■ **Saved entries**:
◇ ◇ ◇ ◇

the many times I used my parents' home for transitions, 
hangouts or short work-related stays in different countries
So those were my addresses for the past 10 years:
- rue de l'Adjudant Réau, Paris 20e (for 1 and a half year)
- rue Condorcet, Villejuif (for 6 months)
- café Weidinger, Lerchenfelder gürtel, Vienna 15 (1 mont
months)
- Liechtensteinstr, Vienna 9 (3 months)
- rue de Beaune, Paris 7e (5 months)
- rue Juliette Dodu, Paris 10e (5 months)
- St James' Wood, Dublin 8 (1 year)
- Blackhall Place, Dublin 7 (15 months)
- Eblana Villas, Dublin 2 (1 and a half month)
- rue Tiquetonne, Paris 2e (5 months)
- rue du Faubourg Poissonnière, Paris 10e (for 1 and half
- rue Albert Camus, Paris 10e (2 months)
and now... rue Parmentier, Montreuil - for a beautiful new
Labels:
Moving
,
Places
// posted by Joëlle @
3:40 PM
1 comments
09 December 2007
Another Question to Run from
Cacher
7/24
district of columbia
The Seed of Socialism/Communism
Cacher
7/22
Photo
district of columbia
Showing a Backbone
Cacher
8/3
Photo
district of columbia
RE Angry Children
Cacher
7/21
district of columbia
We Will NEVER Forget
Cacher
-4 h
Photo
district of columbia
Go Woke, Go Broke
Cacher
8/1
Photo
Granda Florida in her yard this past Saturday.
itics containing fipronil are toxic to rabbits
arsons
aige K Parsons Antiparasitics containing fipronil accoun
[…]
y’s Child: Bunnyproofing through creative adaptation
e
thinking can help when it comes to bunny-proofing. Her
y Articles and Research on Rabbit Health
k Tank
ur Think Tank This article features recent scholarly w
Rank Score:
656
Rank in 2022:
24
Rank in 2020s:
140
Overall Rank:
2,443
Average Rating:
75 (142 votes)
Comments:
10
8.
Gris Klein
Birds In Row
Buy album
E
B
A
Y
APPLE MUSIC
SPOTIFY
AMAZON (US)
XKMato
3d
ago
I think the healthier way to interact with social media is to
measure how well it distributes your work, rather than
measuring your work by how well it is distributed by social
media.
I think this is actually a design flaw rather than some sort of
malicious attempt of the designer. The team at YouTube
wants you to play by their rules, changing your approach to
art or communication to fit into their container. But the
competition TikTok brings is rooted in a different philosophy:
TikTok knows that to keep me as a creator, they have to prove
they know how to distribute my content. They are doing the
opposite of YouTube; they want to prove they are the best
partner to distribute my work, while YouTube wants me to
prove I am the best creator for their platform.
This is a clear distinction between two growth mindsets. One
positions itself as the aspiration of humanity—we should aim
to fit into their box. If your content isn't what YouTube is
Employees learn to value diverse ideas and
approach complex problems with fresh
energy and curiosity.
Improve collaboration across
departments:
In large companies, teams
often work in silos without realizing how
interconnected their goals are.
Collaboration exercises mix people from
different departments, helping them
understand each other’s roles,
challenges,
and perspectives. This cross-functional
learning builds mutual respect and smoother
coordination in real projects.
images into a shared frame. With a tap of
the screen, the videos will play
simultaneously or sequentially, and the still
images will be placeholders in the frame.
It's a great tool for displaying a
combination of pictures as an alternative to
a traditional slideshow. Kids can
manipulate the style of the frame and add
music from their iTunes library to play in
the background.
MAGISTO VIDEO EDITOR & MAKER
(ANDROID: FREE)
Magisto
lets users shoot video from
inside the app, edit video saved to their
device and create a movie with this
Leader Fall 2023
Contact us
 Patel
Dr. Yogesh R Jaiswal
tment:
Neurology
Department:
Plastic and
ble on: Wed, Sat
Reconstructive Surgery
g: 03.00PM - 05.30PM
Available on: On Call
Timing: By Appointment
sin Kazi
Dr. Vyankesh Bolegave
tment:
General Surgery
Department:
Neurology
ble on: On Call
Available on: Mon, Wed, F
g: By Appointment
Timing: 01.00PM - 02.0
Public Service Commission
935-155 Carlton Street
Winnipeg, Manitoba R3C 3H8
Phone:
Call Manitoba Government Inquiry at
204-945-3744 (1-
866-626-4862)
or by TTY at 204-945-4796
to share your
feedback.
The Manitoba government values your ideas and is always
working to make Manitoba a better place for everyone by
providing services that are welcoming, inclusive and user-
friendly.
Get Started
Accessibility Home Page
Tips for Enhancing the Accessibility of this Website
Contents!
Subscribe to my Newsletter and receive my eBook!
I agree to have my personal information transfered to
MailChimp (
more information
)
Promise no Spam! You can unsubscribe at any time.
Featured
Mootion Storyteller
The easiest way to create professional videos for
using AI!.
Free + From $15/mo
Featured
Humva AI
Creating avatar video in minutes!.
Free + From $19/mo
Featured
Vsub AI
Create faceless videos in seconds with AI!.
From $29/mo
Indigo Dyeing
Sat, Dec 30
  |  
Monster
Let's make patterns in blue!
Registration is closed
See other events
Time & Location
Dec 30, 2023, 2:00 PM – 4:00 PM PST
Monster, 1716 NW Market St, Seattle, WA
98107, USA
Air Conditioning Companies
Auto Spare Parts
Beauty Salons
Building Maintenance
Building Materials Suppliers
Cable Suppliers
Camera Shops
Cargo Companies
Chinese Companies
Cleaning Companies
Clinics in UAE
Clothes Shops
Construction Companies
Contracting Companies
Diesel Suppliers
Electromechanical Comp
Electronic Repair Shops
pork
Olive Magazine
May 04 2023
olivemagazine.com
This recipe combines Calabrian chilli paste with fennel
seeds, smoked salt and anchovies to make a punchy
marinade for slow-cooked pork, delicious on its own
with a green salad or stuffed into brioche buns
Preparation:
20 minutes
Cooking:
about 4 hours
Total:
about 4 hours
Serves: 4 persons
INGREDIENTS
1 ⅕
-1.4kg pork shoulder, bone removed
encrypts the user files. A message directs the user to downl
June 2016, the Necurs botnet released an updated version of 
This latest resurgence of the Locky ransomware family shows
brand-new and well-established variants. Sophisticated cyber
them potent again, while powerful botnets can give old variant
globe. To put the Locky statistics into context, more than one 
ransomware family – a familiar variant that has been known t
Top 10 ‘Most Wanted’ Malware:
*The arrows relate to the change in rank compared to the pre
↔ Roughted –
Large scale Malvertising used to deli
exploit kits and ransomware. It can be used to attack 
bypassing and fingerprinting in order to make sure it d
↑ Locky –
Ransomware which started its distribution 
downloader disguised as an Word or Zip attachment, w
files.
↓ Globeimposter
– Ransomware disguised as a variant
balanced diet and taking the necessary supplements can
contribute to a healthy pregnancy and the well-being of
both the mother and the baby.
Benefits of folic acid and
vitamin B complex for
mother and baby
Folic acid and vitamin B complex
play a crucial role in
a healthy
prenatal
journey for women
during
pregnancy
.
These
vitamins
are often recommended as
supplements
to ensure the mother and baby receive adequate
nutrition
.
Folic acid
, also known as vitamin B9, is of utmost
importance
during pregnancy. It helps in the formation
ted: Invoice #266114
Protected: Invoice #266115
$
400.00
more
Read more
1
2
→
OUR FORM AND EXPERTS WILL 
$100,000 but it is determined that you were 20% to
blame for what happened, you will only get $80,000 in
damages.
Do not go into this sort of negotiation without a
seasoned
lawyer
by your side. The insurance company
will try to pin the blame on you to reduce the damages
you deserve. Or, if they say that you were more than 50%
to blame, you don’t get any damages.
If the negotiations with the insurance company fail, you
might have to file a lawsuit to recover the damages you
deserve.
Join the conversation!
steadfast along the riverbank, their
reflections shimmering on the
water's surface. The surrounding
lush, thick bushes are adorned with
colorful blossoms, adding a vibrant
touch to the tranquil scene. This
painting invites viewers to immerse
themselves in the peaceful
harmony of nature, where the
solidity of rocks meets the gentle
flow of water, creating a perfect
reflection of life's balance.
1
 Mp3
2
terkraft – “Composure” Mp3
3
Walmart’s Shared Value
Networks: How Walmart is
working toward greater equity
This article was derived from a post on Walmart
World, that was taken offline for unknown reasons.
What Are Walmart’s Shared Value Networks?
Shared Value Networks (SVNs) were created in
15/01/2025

◇ ◇ ◇ ◇

■ **What the exercise asks**: Could you rewrite the saved entries from their start through the line containing "competition TikTok brings", renaming every "Cacher" to "Hide" and keeping everything else the same?

■ **Solution to this exercise**:
the many times I used my parents' home for transitions, 
hangouts or short work-related stays in different countries
So those were my addresses for the past 10 years:
- rue de l'Adjudant Réau, Paris 20e (for 1 and a half year)
- rue Condorcet, Villejuif (for 6 months)
- café Weidinger, Lerchenfelder gürtel, Vienna 15 (1 mont
months)
- Liechtensteinstr, Vienna 9 (3 months)
- rue de Beaune, Paris 7e (5 months)
- rue Juliette Dodu, Paris 10e (5 months)
- St James' Wood, Dublin 8 (1 year)
- Blackhall Place, Dublin 7 (15 months)
- Eblana Villas, Dublin 2 (1 and a half month)
- rue Tiquetonne, Paris 2e (5 months)
- rue du Faubourg Poissonnière, Paris 10e (for 1 and half
- rue Albert Camus, Paris 10e (2 months)
and now... rue Parmentier, Montreuil - for a beautiful new
Labels:
Moving
,
Places
// posted by Joëlle @
3:40 PM
1 comments
09 December 2007
Another Question to Run from
Hide
7/24
district of columbia
The Seed of Socialism/Communism
Hide
7/22
Photo
district of columbia
Showing a Backbone
Hide
8/3
Photo
district of columbia
RE Angry Children
Hide
7/21
district of columbia
We Will NEVER Forget
Hide
-4 h
Photo
district of columbia
Go Woke, Go Broke
Hide
8/1
Photo
Granda Florida in her yard this past Saturday.
itics containing fipronil are toxic to rabbits
arsons
aige K Parsons Antiparasitics containing fipronil accoun
[…]
y’s Child: Bunnyproofing through creative adaptation
e
thinking can help when it comes to bunny-proofing. Her
y Articles and Research on Rabbit Health
k Tank
ur Think Tank This article features recent scholarly w
Rank Score:
656
Rank in 2022:
24
Rank in 2020s:
140
Overall Rank:
2,443
Average Rating:
75 (142 votes)
Comments:
10
8.
Gris Klein
Birds In Row
Buy album
E
B
A
Y
APPLE MUSIC
SPOTIFY
AMAZON (US)
XKMato
3d
ago
I think the healthier way to interact with social media is to
measure how well it distributes your work, rather than
measuring your work by how well it is distributed by social
media.
I think this is actually a design flaw rather than some sort of
malicious attempt of the designer. The team at YouTube
wants you to play by their rules, changing your approach to
art or communication to fit into their container. But the
competition TikTok brings is rooted in a different philosophy:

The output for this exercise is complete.